West Northamptonshire appoints char.gy for 3,000-socket on-street EV rollout
West Northamptonshire Council has selected char.gy to deliver more than 3,000 on-street EV charging sockets.

In Brief
- West Northamptonshire Council has appointed char.gy to deliver more than 3,000 public EV charging sockets.
- The rollout, which is supported by £2.85 million from the Government’s Local Electric Vehicle Infrastructure Fund, will begin during the summer of 2026.
- Most of the network will comprise standard 7-22kW charging, with a large proportion of the sockets integrated into existing council and parish council lamp columns.
- The council says locations have been assessed against demand, highway suitability and local electricity grid capacity, as well as suggestions submitted by residents.
In Review
West Northamptonshire Council has selected char.gy to deliver more than 3,000 on-street EV charging sockets.
The programme is backed by £2.85 million of Local Electric Vehicle Infrastructure funding and what the council describes as ‘substantial’ private investment. A large proportion of the sockets will be installed in existing lamp columns, targeting residential streets where drivers do not have access to private parking or a domestic charger.
It becomes the latest council to promise bold expansion plans for its EV charging network. In recent months, Hampshire County Council and four councils across the Midlands have announced equally large EV charging rollout plans. Like West Northamptonshire Council, much of the money for those plans comes from Government funding, rather than putting pressure on local budgets.
For West Northamptonshire Council, it says that the proposed locations for the new chargers have been assessed using existing and forecasted EV ownership, local travel patterns, population density, highway suitability and electricity grid capacity. Resident requests and discussions with parish councils are also being used to shape the rollout.

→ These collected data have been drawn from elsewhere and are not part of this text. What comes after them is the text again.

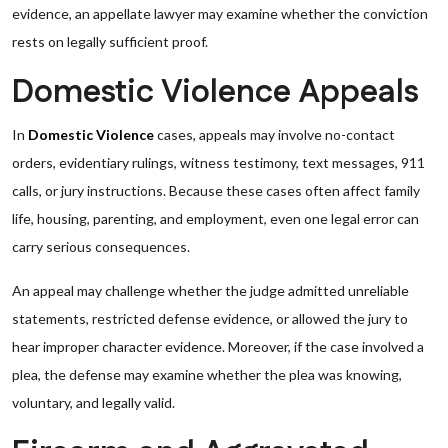
evidence, an appellate lawyer may examine whether the conviction
rests on legally sufficient proof.
Domestic Violence Appeals
In
Domestic Violence
cases, appeals may involve no-contact
orders, evidentiary rulings, witness testimony, text messages, 911
calls, or jury instructions. Because these cases often affect family
life, housing, parenting, and employment, even one legal error can
carry serious consequences.
An appeal may challenge whether the judge admitted unreliable
statements, restricted defense evidence, or allowed the jury to
hear improper character evidence. Moreover, if the case involved a
plea, the defense may examine whether the plea was knowing,
voluntary, and legally valid.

That’s an approach that many campaigners have been calling for, with ADEPT calling for councils to think more long-term when it came to the deployment of EV charging. It also delivers the kind of chargers that many households will rely on near to their homes – slower, destination chargers.
While it’s all well and good that many charge point operators are installing more rapid chargers, those parking near their homes won’t want to be forced to move their cars after a few hours of charging. Of course, they could stop on the way home and get a quick top-up charge – but there’s nothing better than having a charger near home that you can mostly forget about.
With that in mind, West Northamptonshire says most of the network installed by Char.gy will use standard chargers rated between 7kW and 22kW, with lamp-column units forming the majority. The council argues that this mix will help manage local electricity demand while providing charging suited to longer residential stays.
The installation of the chargers is expected to begin during the summer period, and should be relatively simple as using existing infrastructure would allow the programme to “scale up quickly,” according to Cllr Nigel Stansfield, West Northamptonshire Council’s Cabinet Member for Environment, Recycling and Waste.
It comes at an important time for the EV charging market in the UK. Recent figures suggest that the rollout has been slowing across the UK in recent months, with private investors now reassessing their priorities – with ultra-rapid charging hubs continuing to grow rapidly, while slower chargers that deliver less opportunity for profit have suffered as a result. If local councils can help drive growth forward, those without driveways should hopefully benefit.